Les rares personnes qui l’aperçurent à son entrée en ville – tels les serviteurs de l’hôtel du Grand Turc où les deux amis choisirent de s’installer quelques jours avant de gagner le manoir de Félix – se trouvèrent d’accord pour le déclarer aussi « mystérieux que passionnant ». Sans doute parce que l’on ne trouvait rien d’autre à dire ; le mystère et la force de fascination tenaient uniquement à un physique assez exceptionnel, à une allure d’altesse et surtout à un comportement d’une froideur polaire tout juste adouci par une irréprochable courtoisie. On alla jusqu’à prétendre, faute de mieux, qu’il devait être quelque prince voyageant incognito.
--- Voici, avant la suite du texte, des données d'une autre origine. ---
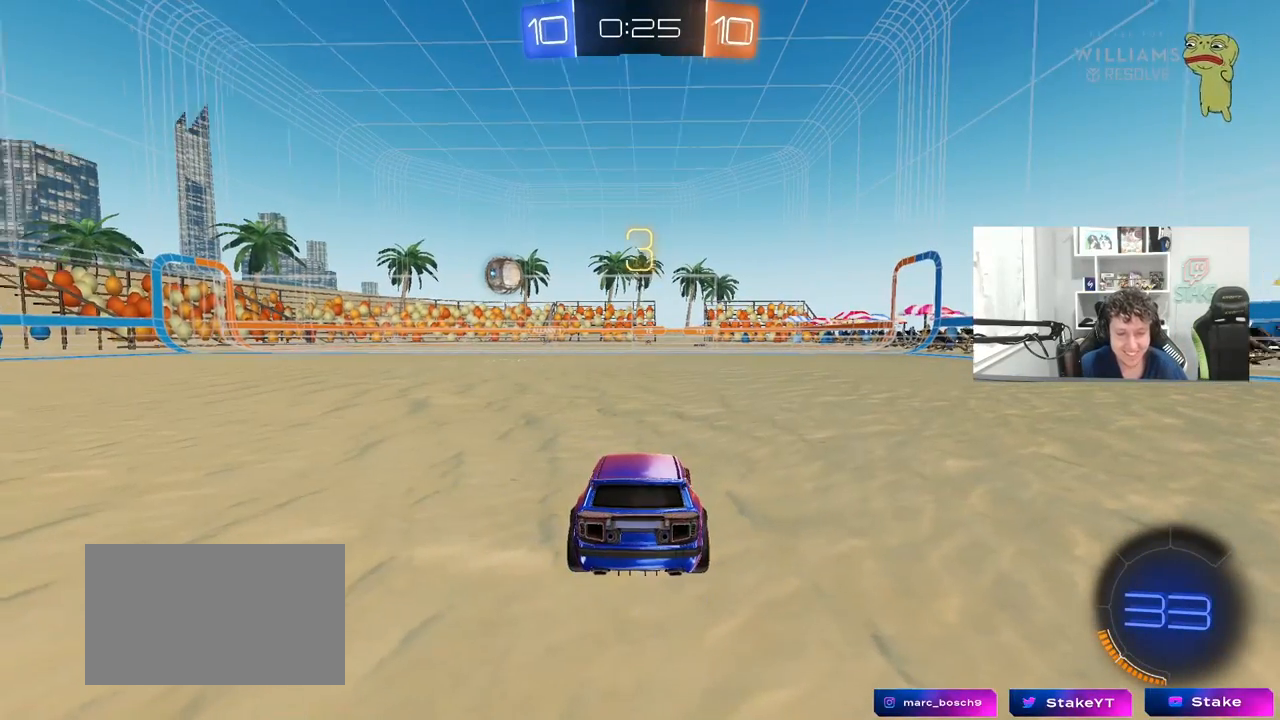
{"keys": ["tab"], "mouse": [], "mouse_move": "up-right", "events": [[17, "space", "down"], [150, "space", "up"], [400, "tab", "down"]]}
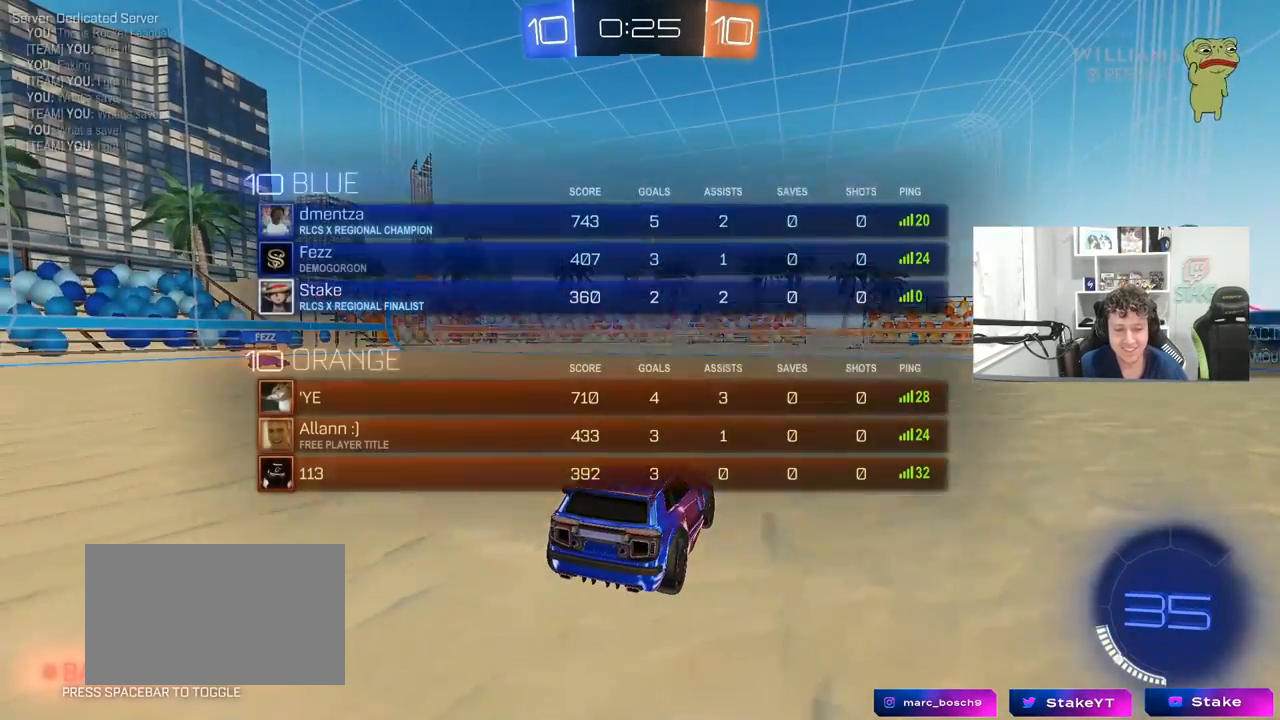
{"keys": [], "mouse": [], "mouse_move": "down", "events": [[33, "mouse_wheel", "down"], [217, "mouse_wheel", "up"], [267, "mouse_wheel", "down"], [367, "tab", "up"], [450, "mouse_wheel", "up"]]}
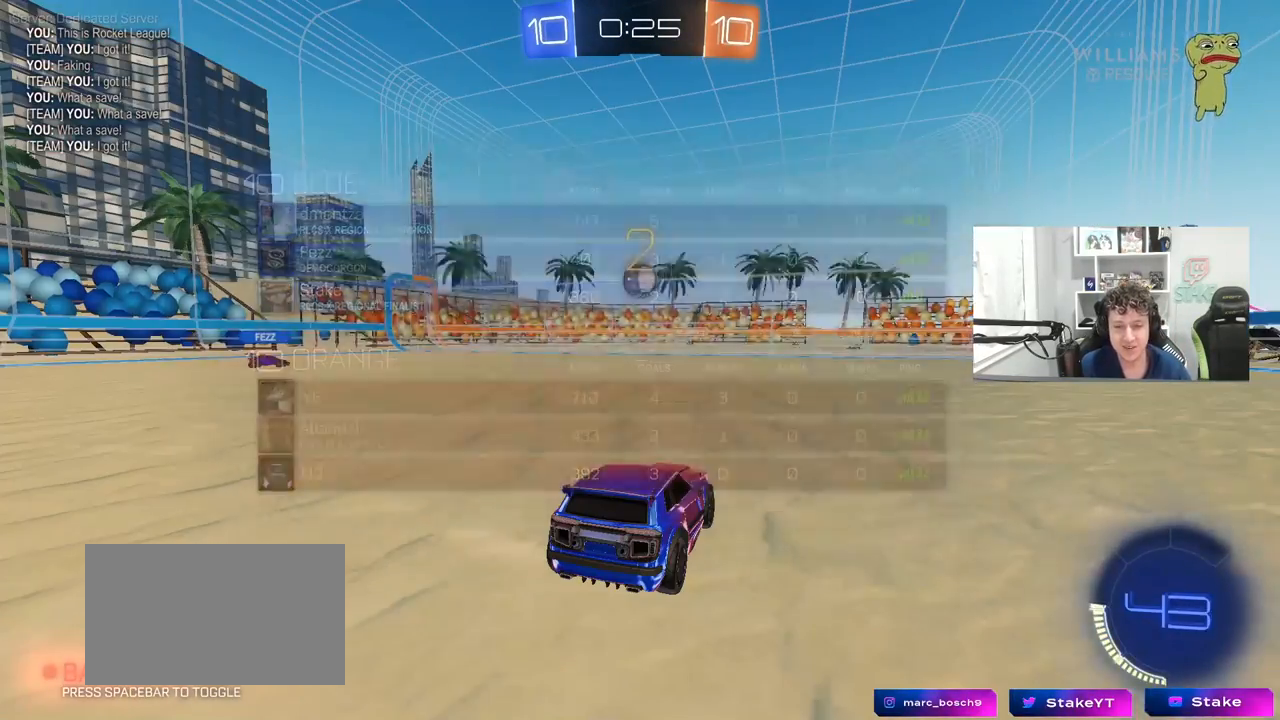
{"keys": ["tab"], "mouse": [], "mouse_move": "still", "events": [[150, "tab", "down"]]}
Un coureur des mers, en tout cas, voilà qui était certain. Sa peau, cuite et recuite par des années de soleil et de vent, possédait ce hâle profond des marins sans rien avoir de l’Oriental : ni le profil acéré de son visage étroit aux pommettes accentuées et à la mâchoire vigoureuse, ni les cheveux d’un roux foncé que l’inconnu portait simplement tirés en arrière et noués sur la nuque par un ruban noir, ni surtout les yeux d’une curieuse teinte dorée traversée de moirures – de vrais yeux de fauve – n’indiquaient le sang oriental.
Ses vêtements non plus ne montraient aucun caractère asiatique. Il était vêtu de noir ou de couleurs sombres et d’un linge neigeux qui épousait son grand corps nerveux aux épaules de corsaire dont la peau sculptait avec précision ses muscles longilignes. Des bottes souples comme des gants gainaient ses longues jambes de cavalier avec un parfait dédain pour les élégants souliers à boucles d’argent, d’or ou autres raffinements qui emportaient alors les suffrages des élégants.